BEGIN Supplied records

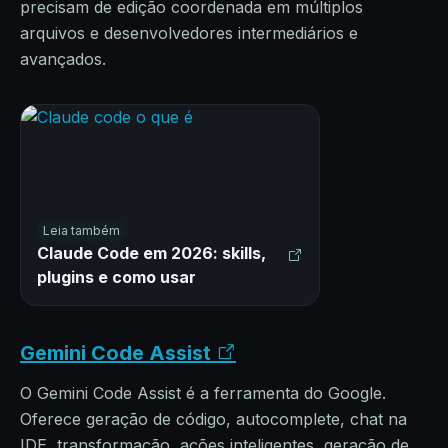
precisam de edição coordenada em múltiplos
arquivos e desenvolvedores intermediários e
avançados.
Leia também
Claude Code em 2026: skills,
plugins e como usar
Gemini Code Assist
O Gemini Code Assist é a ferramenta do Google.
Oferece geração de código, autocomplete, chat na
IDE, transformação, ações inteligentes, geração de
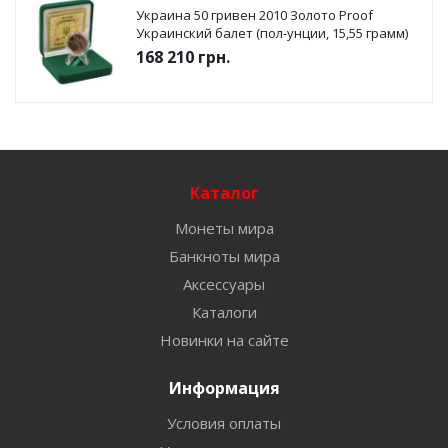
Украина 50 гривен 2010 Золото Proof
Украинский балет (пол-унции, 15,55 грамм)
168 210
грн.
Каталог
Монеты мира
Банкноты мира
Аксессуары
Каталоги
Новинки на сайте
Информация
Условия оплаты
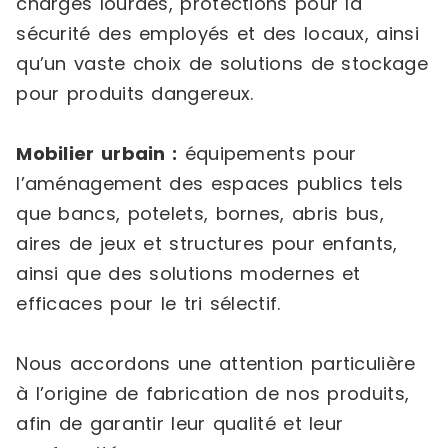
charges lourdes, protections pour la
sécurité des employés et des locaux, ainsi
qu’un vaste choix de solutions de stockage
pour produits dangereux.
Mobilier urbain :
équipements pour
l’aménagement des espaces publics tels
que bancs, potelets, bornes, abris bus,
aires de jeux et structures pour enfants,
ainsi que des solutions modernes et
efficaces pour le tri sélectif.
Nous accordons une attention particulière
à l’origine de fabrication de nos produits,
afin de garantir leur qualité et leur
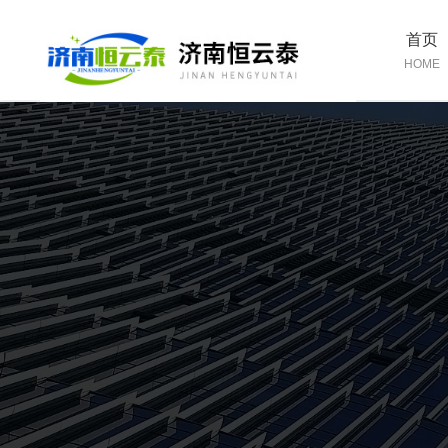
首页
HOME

END Supplied records

> _Exercise directions_:
Return exactly what appears from the opening line of the material through the line with "qu’un vaste choix de solutions de stockage", apart from the pictures.

> _Final answer_:
precisam de edição coordenada em múltiplos
arquivos e desenvolvedores intermediários e
avançados.
Leia também
Claude Code em 2026: skills,
plugins e como usar
Gemini Code Assist
O Gemini Code Assist é a ferramenta do Google.
Oferece geração de código, autocomplete, chat na
IDE, transformação, ações inteligentes, geração de
Украина 50 гривен 2010 Золото Proof
Украинский балет (пол-унции, 15,55 грамм)
168 210
грн.
Каталог
Монеты мира
Банкноты мира
Аксессуары
Каталоги
Новинки на сайте
Информация
Условия оплаты
charges lourdes, protections pour la
sécurité des employés et des locaux, ainsi
qu’un vaste choix de solutions de stockage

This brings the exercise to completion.